I almost despair of being able to find a successor as clever and honest as you”.

So wrote Melbourne Punch (27/12/1855) of William Foster Stawell, of County Cork, Ireland and brilliant graduate in Law of Dublin University. Seeing no future at the overcrowded Irish Bar, he migrated to Victoria, with several colleagues, in 1841.

He tried his hand as a squatter near Hamilton, but deciding on a career in Law, began practice at the Victorian Bar, where he quickly came to the front.

When Victoria became a separate colony, La Trobe made him Attorney-General, and Stawell soon dominated the government, La Trobe and Hotham willingly yielded to his guiding hand.

When Stawell prosecuted the Eureka rebels, they made a fool of him. When, according to the Argus, he lashed out in foaming fury against the secret ballot Bill, he made a fool of himself. Neither event was typical.

In 1857 he was made the first chief justice of the colony of Victoria, a position he held with distinction for 29 years.

A masterful and sound judge, few of his judgments were upset by the Privy Council. He brought Victorian Law and practice closely into line with English precedents.

Resigning as chief justice, he was formally appointed lieutenant-governor in order to retain his services as administrator for whenever required.

A staunch Anglican, he  drafted the Act which gave the Victorian dioceses a synod.
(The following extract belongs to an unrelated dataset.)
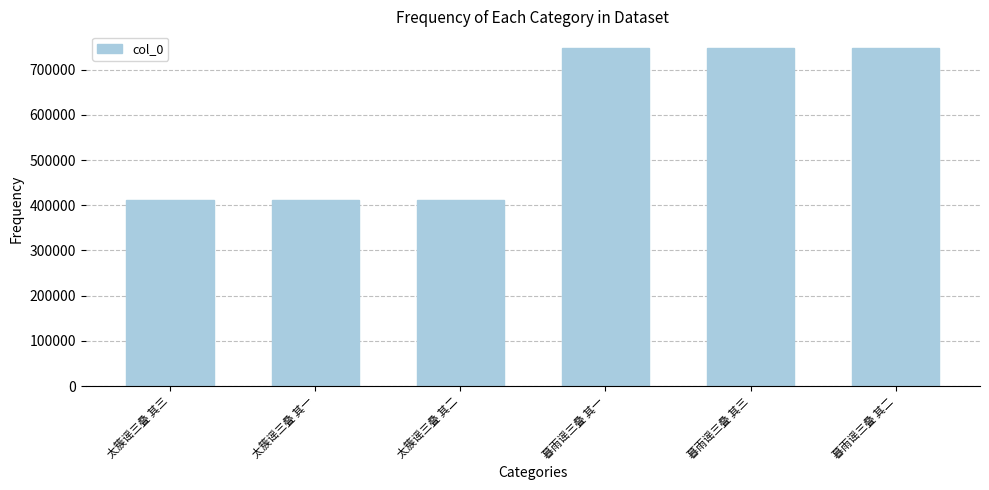

What is the difference between the maximum and minimum values?

334717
Stawell’s influence extended to the cultural activities of the colony. He was president of the philosophical institute, chancellor of the university, an original trustee of the public library, museum and national gallery; prominent in planning the Burke and Wills expedition, and president of several charitable institutions. He received a KB in 1858 and a KCMG in 1886.

North Melbourne is one of 12 suburbs that have named a street after Sir William Faster Stawell.(1)

Source. (1) Northern Advertiser, 14/9/1972. Blanchard collection, “What’s in a Name” at North Melbourne Library.